Thursday, October 21, 2010

Half-Life 2

Excuse me. Is this the year 2010? It seems I've overshot a bit. Let me just pop back a few years. Maybe I'll bring a few newspapers back with me, surprise everyone in 2007 about just how absurdly bad things have gotten...

Anyway, if you're the one person left on the face of the planet who hasn't played Half-Life or any sequals/expansions thereof, congratulations. You're very, very silly.

I bought Portal about a month ago on the advice of a friend who used to write for this blog, back when it was about a movie we were making. Because I don't believe in downloading things from the internet, the means by which I aquired Portal was the purchase of The Orange Box. It also included Team Fortress 2 (or as I call it, how many different comical ways can you be killed by people halfway across the country) and Half-Life 2, Half-Life 2 Episode One, and Half-Life 2 Episode 2. Again, as if I should even have to say it.
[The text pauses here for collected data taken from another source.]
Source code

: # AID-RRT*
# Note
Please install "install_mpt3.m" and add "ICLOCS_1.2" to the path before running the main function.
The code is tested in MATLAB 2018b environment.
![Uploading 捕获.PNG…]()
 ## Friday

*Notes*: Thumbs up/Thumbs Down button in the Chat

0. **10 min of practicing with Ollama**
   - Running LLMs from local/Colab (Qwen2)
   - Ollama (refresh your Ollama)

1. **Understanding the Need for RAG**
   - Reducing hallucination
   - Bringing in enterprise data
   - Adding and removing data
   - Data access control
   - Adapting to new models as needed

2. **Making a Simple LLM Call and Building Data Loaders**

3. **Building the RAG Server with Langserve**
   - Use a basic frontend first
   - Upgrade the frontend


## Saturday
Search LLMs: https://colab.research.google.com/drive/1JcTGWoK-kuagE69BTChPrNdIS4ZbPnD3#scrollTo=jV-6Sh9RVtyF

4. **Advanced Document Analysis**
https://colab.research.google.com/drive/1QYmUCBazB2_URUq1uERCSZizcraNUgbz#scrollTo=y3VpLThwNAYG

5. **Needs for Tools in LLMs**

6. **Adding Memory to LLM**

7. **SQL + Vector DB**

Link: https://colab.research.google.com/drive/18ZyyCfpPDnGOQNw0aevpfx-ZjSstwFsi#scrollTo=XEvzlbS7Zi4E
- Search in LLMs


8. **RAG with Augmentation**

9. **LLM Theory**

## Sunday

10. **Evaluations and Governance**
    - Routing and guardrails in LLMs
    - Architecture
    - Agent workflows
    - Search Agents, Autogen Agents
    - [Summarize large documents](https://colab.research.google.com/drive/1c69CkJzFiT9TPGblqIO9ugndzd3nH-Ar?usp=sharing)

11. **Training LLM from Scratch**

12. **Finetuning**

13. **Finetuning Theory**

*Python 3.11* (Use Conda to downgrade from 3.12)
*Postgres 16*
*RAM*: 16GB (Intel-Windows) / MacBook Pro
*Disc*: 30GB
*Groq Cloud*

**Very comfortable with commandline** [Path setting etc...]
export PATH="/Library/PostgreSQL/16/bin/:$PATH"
So I beat Half-Life 2 today. And let me just say this. Every single game that has an escort mission, or a co-op with an NPC, absolutely must simply copy Alyx Vance's AI. Okay, yes, she has an absurd amount of health... but at one point near the end of the game, she shows up and the hallway behind her is full of dead bad guys. This is such an improvment over the usual "I'm going to get in the way of your bullets now - oh look I'm dead again" AI that too many games try to saddle your allies with (and, yup, most of the "resistance" members are hopelessly worthless).
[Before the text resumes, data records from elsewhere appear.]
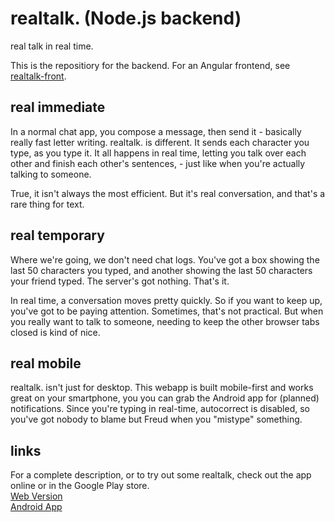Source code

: realtalk. (Node.js backend)
=====
real talk in real time.

This is the repositiory for the backend. For an Angular frontend,
see [realtalk-front](https://github.com/whenther/realtalk-front).  


real immediate
--------------
In a normal chat app, you compose a message, then send it -
basically really fast letter writing. realtalk. is different. It sends 
each character you type, as you type it. It all happens in real time, 
letting you talk over each other and finish each other's sentences, -
just like when you're actually talking to someone.  

True, it isn't always the most efficient. But it's real conversation, 
and that's a rare thing for text.

real temporary
--------------
Where we're going, we don't need chat logs. You've got a box showing the last 50
characters you typed, and another showing the last 50 characters your friend 
typed. The server's got nothing. That's it.

In real time, a conversation moves pretty quickly. So if you want to keep up,
you've got to be paying attention. Sometimes, that's not practical. But when you
really want to talk to someone, needing to keep the other browser tabs closed 
is kind of nice.

real mobile
-----------
realtalk. isn't just for desktop. This webapp is built mobile-first and works 
great on your smartphone, you you can grab the Android app for (planned) 
notifications. Since you're typing in real-time, autocorrect is disabled, 
so you've got nobody to blame but Freud when you "mistype" something.


links
------
For a complete description, or to try out some realtalk,
check out the app online or in the Google Play store.  
[Web Version](http://realtalk.whentheresawill.net)  
[Android App](https://play.google.com/store/apps/details?id=net.whentheresawill.realtalk)  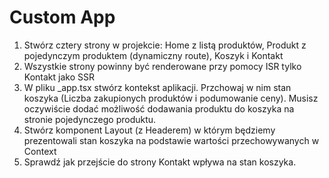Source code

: # Custom App

1. Stwórz cztery strony w projekcie: Home z listą produktów, Produkt z pojedynczym produktem (dynamiczny route), Koszyk i Kontakt 
2. Wszystkie strony powinny być renderowane przy pomocy ISR tylko Kontakt jako SSR
3. W pliku _app.tsx stwórz kontekst aplikacji. Przchowaj w nim stan koszyka (Liczba zakupionych produktów i podumowanie ceny). Musisz oczywiście dodać możliwość dodawania produktu do koszyka na stronie pojedynczego produktu.
4. Stwórz komponent Layout (z Headerem) w którym będziemy prezentowali stan koszyka na podstawie wartości przechowywanych w Context
5. Sprawdź jak przejście do strony Kontakt wpływa na stan koszyka.
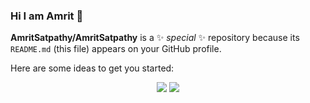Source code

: ### Hi I am Amrit 👋

**AmritSatpathy/AmritSatpathy** is a ✨ _special_ ✨ repository because its `README.md` (this file) appears on your GitHub profile.

Here are some ideas to get you started:

<p align="center">
  <img src ="https://github-readme-stats.vercel.app/api?username=AmritSatpathy&show_icons=true&count_private=true&theme=default&hide_border=true&hide=issues,contribs&include_all_commits=true">
  <img src ="https://github-readme-stats.vercel.app/api/top-langs/?username=AmritSatpathy&layout=compact&hide_border=true&langs_count=10&hide=jupyter%20notebook,tex,css,php">
</p>

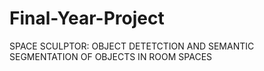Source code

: # Final-Year-Project

SPACE SCULPTOR: OBJECT DETETCTION AND SEMANTIC SEGMENTATION OF OBJECTS IN ROOM SPACES


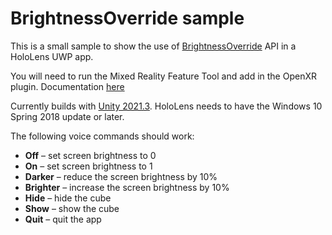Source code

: # BrightnessOverride sample
This is a small sample to show the use of [BrightnessOverride](https://docs.microsoft.com/en-us/uwp/api/windows.graphics.display.brightnessoverride) API in a HoloLens UWP app.

You will need to run the Mixed Reality Feature Tool and add in the OpenXR plugin.  Documentation [here](https://docs.microsoft.com/en-us/windows/mixed-reality/develop/unity/mixed-reality-openxr-plugin)

Currently builds with [Unity 2021.3](https://unity3d.com/unity/qa/lts-releases?version=2021.3).  HoloLens needs to have the Windows 10 Spring 2018 update or later.

The following voice commands should work:
- **Off** – set screen brightness to 0
- **On** – set screen brightness to 1
- **Darker** – reduce the screen brightness by 10%
- **Brighter** – increase the screen brightness by 10%
- **Hide** – hide the cube
- **Show** – show the cube
- **Quit** – quit the app

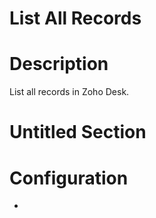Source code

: ﻿# List All Records

# Description

List all records in Zoho Desk.

# Untitled Section

# Configuration











*
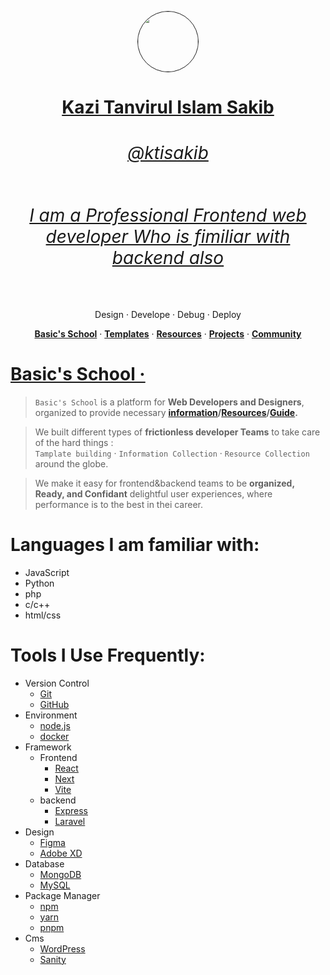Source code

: <p align="center" >
  <a href="https://vercel.com">
    <img style="border: 1px solid; border-radius:50%" src="https://avatars.githubusercontent.com/u/71189014?v=4" height="96">
    <h1 align="center">
        Kazi Tanvirul Islam Sakib
    <h6 align="center">
        @ktisakib
    </h6>
    <h6 align="center">I am a Professional Frontend web developer Who is fimiliar with backend also
    </h6>
    </h1>

  </a>
</p>
<p align="center">
  Design · Develope · Debug · Deploy
  </p>
  <p align="center">
  <a href="https://github.com/Basics-School"><strong>Basic's School</strong></a> ·
  <a href=""><strong>Templates</strong></a> ·
  <a href=""><strong>Resources</strong></a> ·
  <a href=""><strong>Projects</strong></a> ·
  <a href="https://discord.gg/mtpzKrQBuf"><strong>Community</strong></a>
</p>

# [Basic's School ·](https://github.com/Basics-School)

> `Basic's School` is a platform for **Web Developers and Designers**, organized
> to provide necessary **[information]()/[Resources]()/[Guide]().**

> We built different types of **frictionless developer Teams** to take care of
> the hard things : <br/>  `Tamplate building` · `Information Collection` ·
> `Resource Collection` around the globe.

> We make it easy for frontend&backend teams to be **organized, Ready, and
> Confidant** delightful user experiences, where performance is to the best in
> thei career.

# Languages I am familiar with:

- JavaScript
- Python
- php
- c/c++
- html/css

# Tools I Use Frequently:

- Version Control
  - [Git](https://git-scm.com/)
  - [GitHub](https://github.com/)
- Environment
  - [node.js](https://nodejs.org/)
  - [docker](https://www.docker.com/)
- Framework
  - Frontend
    - [React](https://reactjs.org/)
    - [Next](https://nextjs.org/)
    - [Vite](https://https://vitejs.dev//)
  - backend
    - [Express](https://expressjs.com/)
    - [Laravel](https://laravel.com/)
- Design
  - [Figma](https://www.figma.com/)
  - [Adobe XD](https://www.adobe.com/products/xd.html)
- Database
  - [MongoDB](https://www.mongodb.com/)
  - [MySQL](https://www.mysql.com/)
- Package Manager
  - [npm](https://www.npmjs.com/)
  - [yarn](https://yarnpkg.com/)
  - [pnpm](https://pnpm.js.org/)
- Cms
  - [WordPress](https://wordpress.org/)
  - [Sanity](https://www.sanity.io/)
In fact, the resistance members are so utterly worthless that I found myself wondering just why Dr. Breen wanted me to surrender on their behalf at the end. He had two of the only three resistance members worth a damn - that'd be me and Alyx, and the extent member was Barney - captive at the time. Really, an all out strider/gunship mop-up was all that was needed at that point.

During the penultimate level, you're running around inside his base making ragdolls of his goons and doing an uncomfortable amount of first-person platforming (the biggest problem I had with the game was the first-person platforming, which is just a no-no), and he's talking to you over his video intercom. At one point he asks something along the lines of "tell me, Dr. Freeman, you've caused all this destruction, but what have you created?" And you know what?

The man had a point.

Not that the game ever gives you the option to surrender, no. It's on rails from start to finish, despite the percieved immersion (complaint number two - number three is the way the game interrupts the action every five minutes to load the next five minutes of gameplay, because nothing but nothing wrecks immersion faster than a time-stop and the word "loading" appearing in front of your face).
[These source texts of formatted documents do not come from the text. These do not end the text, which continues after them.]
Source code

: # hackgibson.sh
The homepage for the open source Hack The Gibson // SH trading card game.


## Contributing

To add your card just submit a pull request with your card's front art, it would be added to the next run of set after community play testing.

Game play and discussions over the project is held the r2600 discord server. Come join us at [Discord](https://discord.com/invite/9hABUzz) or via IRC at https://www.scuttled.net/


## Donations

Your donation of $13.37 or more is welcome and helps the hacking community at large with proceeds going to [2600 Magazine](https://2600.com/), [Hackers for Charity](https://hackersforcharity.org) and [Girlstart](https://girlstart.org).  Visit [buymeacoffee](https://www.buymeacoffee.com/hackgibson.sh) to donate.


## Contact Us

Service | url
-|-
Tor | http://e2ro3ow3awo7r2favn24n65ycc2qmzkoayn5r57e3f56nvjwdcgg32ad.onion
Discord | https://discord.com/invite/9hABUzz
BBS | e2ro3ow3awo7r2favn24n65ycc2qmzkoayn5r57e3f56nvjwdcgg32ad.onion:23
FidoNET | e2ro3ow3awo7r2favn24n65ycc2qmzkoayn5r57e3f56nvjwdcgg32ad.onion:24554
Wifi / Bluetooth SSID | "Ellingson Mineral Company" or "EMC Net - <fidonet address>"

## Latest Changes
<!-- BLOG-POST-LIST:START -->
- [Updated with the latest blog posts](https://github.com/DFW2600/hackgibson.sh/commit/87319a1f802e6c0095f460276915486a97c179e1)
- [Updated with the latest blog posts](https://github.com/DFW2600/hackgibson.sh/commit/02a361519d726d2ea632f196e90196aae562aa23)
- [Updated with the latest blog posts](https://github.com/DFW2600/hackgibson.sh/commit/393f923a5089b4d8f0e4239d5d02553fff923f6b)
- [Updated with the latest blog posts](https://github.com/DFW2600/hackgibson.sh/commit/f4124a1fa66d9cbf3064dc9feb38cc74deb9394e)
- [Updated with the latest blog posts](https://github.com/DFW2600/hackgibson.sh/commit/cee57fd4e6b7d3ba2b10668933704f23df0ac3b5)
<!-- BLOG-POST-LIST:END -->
Yup, Breen's an opportunistic snake. He probably doesn't had a problem with anything the Combine does or what it stands for. But from his message about collaboration on, it became clear to me that the game's designers had gone out of their way to make sure the villian wasn't just a one-dimensional "conquer the galaxy, crush the lesser races, unimaginable power, unlimited rice pudding" villain. If it weren't for him, or someone like him, would there still even be a society for Gordon to save? In all likelihood, Gordon would have woken up to an inhospitable black rock, or one entirely overrun by aliens.

Let's not forget that the war between the Combine and Earth lasted for seven hours. If aliens showed up right now and wiped out everything you cared about, I think you'd lose all hope. This isn't freaking Independence Day, because the aliens invaded much faster - there was still so much of America left to trash 36 hours after the first blow was struck.

Breen never thought Gordon had a chance, right up until everything went to hell for him. Ultimately it was his lack of faith that did him in. Well, that and my unholy fury. But far more so than Andross in Star Fox 64 or Al-Mualim in Assassin's Creed (my other two favorite games), I liked Breen.

It's a game set on Vichy Earth, where every little detail reminds you that yup, we're all stuck under the heel of a brutal and uncaring regime. Breen put a human face on that (literally), and definitely helped sell the story.